Her autobiography begins innocently enough, with Jones born in Charleroi, Pa., and moving as a toddler to Smithton, Pa., where her father helped run the family-owned brewery, the Jones Brewing Co.
She describes herself as a rebellious tomboy, "wild, willful and independent," who became obsessed with movies and their stars but intended to turn her love of animals into a career as a veterinarian. Talent intervened.
In 1953, on a post-high school graduation trip to New York with her parents, a friend introduced her to an agent who, immediately impressed, told her to attend an open audition with John Fearnley, the casting director for the songwriting team of Rodgers and Hammerstein.
After "going for broke" and singing "The Best Things in Life Are Free," a voice from the theater called out to Jones on stage, "Where are you from? And what have you done before?"
"Smithton, and nothing," Jones recalls as her flustered reply.

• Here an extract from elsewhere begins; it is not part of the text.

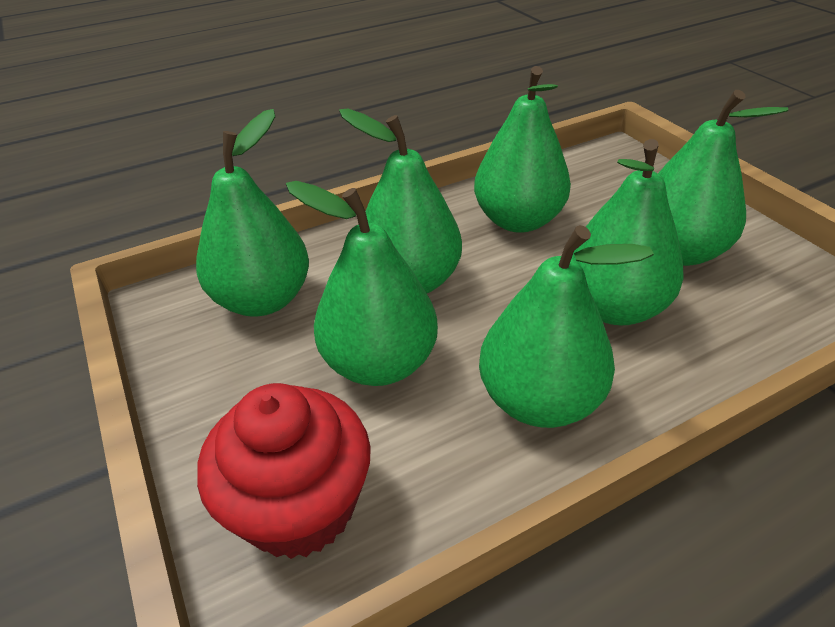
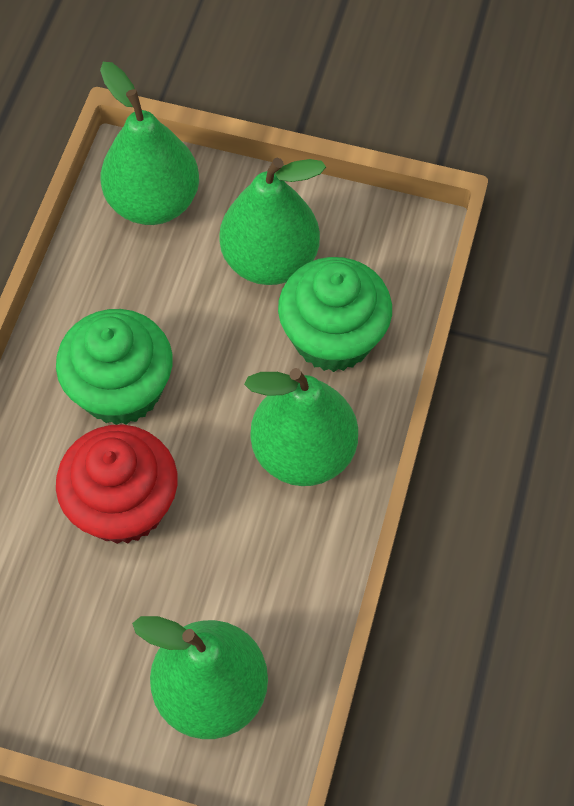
green cupcake: 0 -> 2
green pear: 7 -> 4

She received a part in the chorus for Rodgers and Hammerstein's "South Pacific" and then, a year later, the starring role in the duo's "Oklahoma!" — as well as the title of "Hollywood's new Cinderella," as Jones recounts in her book.
With the end of the big-screen musical era, Jones fought for recognition as a serious actress to win the role in "Elmer Gantry" and other dramatic fare. "The Partridge Family," about a widow and her musical family and co-starring David Cassidy, allowed her to work in Los Angeles and be home at night with her young children.
She didn't see Hollywood as exciting, Jones insisted. It was work, which she left behind each day when she returned to her roles as wife and mother.
"I liked my job, but when I came home, I never thought of it," said Jones, who still takes on occasional theater, movie and TV roles.
Of the many photos scattered around her house, all but one — a group shot showing the triumphant Jones and Lancaster on Oscar night — are of children and grandchildren.
Jones had a chance to reflect on her life anew while recording the audio version of "Shirley Jones."
"What came to me is, 'I did this, and obviously I loved it when I was doing it," she said. "I had a great time. I have no regrets whatsoever."